Mais plusieurs témoignages vous accusent d’en être l’instigateur ?

Pour des raisons de propagande pour certains ou de bonne foi pour d’autres, beaucoup de choses se racontent. Il y a des enfants qui n’étaient pas encore nés quand j’étais ministre de l’Education Nationale qui se plaignent aujourd’hui de ne pas étudier, de ne pas trouver une place dans la filière académique de leur choix. Ce n’est pas à cause d’un système d’exclusion prétendument mis en place à cette époque. Comme il y a des grands pères qui se disent victimes de l’exclusion alors qu’ils n’ont jamais emprunté le chemin de l’école ou qui l’ont quittée pour d’autres raisons. D’autres, manipulés par de fausses informations, ont eu peur de se faire inscrire à l’Université du Burundi et ont préféré tenter leur chance ailleurs. Je voudrais tout simplement dire que parfois c’est de l’auto-intoxication dont il faut sortir.

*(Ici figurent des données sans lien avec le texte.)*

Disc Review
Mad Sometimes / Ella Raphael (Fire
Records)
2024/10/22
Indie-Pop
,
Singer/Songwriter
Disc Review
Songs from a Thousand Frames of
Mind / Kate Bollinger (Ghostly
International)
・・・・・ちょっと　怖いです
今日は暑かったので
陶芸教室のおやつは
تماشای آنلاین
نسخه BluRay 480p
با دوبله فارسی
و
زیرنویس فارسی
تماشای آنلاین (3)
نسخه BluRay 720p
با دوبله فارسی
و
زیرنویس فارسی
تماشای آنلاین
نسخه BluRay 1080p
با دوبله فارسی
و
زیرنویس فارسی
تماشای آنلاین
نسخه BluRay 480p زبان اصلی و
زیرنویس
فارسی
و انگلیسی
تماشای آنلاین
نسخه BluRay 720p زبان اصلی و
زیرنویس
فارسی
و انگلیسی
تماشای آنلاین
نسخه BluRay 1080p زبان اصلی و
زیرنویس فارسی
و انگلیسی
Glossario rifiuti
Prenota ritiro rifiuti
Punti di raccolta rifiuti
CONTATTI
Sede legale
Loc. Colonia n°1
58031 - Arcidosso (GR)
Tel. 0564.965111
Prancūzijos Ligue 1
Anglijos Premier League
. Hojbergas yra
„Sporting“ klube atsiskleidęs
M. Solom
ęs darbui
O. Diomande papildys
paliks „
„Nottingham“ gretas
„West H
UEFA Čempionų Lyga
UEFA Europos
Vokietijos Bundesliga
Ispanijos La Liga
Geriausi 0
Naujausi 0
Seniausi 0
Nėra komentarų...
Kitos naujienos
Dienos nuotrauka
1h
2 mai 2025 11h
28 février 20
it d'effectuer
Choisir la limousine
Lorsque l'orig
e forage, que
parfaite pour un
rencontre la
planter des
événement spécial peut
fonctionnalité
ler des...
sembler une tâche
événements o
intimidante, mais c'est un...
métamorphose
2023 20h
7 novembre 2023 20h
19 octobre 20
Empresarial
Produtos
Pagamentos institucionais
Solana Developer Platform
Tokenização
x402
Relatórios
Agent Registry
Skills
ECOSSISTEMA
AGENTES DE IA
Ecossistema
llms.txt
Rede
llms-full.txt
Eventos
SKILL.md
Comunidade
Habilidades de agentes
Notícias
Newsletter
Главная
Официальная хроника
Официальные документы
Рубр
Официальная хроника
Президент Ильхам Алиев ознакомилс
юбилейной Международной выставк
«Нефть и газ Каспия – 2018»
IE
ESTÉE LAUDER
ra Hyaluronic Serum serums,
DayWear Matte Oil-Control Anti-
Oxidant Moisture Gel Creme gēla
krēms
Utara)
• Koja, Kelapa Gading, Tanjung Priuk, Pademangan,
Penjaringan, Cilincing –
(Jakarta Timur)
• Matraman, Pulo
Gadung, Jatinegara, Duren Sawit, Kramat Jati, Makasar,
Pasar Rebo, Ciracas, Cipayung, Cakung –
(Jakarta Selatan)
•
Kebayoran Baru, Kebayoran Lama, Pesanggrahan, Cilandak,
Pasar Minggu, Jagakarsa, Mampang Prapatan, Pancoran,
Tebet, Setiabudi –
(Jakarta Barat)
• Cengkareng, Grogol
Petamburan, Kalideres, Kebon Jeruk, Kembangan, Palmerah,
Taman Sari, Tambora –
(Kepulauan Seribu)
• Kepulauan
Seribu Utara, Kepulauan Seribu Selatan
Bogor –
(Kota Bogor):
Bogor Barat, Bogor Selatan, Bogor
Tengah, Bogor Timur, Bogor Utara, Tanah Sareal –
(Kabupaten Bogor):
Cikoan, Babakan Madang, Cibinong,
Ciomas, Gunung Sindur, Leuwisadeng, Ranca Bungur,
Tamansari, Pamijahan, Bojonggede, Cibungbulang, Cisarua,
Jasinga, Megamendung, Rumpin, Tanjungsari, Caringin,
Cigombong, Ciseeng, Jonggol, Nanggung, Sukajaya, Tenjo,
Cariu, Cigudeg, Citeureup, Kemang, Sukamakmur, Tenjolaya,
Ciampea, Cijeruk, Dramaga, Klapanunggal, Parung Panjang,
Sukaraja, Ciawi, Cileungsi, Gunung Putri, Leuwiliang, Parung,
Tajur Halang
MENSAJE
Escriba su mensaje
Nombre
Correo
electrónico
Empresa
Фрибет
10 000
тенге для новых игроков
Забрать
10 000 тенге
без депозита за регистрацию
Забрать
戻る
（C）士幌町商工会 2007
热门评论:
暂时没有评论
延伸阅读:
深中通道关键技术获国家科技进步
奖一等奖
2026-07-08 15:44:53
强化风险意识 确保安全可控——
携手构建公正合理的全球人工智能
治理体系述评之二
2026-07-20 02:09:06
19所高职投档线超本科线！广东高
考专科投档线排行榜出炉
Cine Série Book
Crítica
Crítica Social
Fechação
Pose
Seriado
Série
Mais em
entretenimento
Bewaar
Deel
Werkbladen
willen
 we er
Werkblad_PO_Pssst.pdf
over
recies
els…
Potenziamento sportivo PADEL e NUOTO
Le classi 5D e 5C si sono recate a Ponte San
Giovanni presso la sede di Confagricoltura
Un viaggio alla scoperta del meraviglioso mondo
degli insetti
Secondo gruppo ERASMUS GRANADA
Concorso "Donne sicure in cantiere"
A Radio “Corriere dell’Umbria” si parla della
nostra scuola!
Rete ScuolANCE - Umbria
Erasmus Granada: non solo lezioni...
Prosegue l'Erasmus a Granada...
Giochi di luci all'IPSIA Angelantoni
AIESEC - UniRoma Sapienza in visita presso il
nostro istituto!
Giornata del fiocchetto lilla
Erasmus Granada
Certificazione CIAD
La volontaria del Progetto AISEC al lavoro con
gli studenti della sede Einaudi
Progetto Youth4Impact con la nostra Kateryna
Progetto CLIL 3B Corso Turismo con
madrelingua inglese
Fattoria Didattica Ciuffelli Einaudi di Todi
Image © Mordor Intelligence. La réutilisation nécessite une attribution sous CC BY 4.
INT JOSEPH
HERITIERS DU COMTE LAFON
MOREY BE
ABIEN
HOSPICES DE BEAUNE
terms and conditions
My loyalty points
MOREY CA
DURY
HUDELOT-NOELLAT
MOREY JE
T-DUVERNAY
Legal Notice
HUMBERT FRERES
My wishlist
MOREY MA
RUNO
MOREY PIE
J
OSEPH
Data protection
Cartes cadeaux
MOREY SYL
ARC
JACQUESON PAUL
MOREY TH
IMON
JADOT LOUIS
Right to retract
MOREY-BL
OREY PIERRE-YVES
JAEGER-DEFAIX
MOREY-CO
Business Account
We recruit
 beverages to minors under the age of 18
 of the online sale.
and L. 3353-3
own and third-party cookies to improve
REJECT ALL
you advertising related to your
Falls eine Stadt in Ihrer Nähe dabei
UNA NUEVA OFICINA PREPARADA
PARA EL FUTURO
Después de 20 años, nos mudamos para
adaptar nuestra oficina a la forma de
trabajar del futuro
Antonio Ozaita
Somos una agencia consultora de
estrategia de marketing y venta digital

Comment vivez-vous avec cette terrible accusation ?

Le problème n’est pas d’être accusé. Le problème serait de se sentir aujourd’hui coupable. Personnellement, je regrette de n’avoir pas pu endiguer les erreurs commises à l’époque dans ces cas précis. J’ai eu l’occasion de méditer là-dessus et de tourner la page. Maintenant je fais tout autre chose. Dans la vie on n’est pas maître de tout ce qui nous arrive. Il y des choses dont nous sommes responsables, il en est d’autres qui nous tombent dessus. Parfois on est à la bonne place mais au mauvais moment.

Vous assumez votre responsabilité ?

Je l’ai déjà souligné, j’assume ma responsabilité politique d’avoir été Ministre de l’Education à une période difficile et au moment où cette tentative malheureuse que je n’admettais pas a eu lieu ; surtout que je n’ai pas eu le courage de démissionner. Comme disait un ministre français : « Un ministre ça la boucle ou ça démissionne ». J’ai l’impression que beaucoup préfèrent la boucler comme moi.

Que voulez-vous que l’histoire garde de vous ?

Je voudrais que l’histoire garde de moi que j’ai été ministre de l’Education de 1982 à 1987. C’est un fait. Que beaucoup de belles choses ont été réalisées : écoles construites, augmentation des effectifs à tous les niveaux, amélioration de la qualité de l’enseignement, la mise sur pied du Fond des Travailleurs de l’Enseignement (FSTE), le bulletin l’Educateur, la promotion du mérite (marques d’encouragement et instauration des prix aux meilleurs), claires directives, orientations et messages consistants envoyés aux parents, aux élèves et aux enseignants à l’occasion de la rentrée scolaire.

Qu’en est-il de ce qui n’a pas marché ?

[…] Je reconnais que je ne suis pas à canoniser tout de suite, des choses malheureuses se sont passées dans mon ministère. Même si je n’en suis pas directement responsable, je demande pardon à toute personne qui croit qu’elle en a été victime ne fût-ce que sur le plan psychologique. Que l’histoire garde que je suis un humain qui peut faire des erreurs, pécher ne fût-ce que par omission. J’admets que je suis un pécheur, un pécheur repentant qui a tiré des leçons sérieuses de son passage au Gouvernement du Burundi à une époque, et qui veut faire beaucoup de bien suite à ces leçons. Je crois à la miséricorde de Dieu et à la possibilité pour chaque homme de devenir meilleur. Je suis donc un pécheur né, sauvé, réconcilié, et fort de cela, je reste débout, prêt à croiser le regard de quiconque et collaborer avec celui qui veut du bien.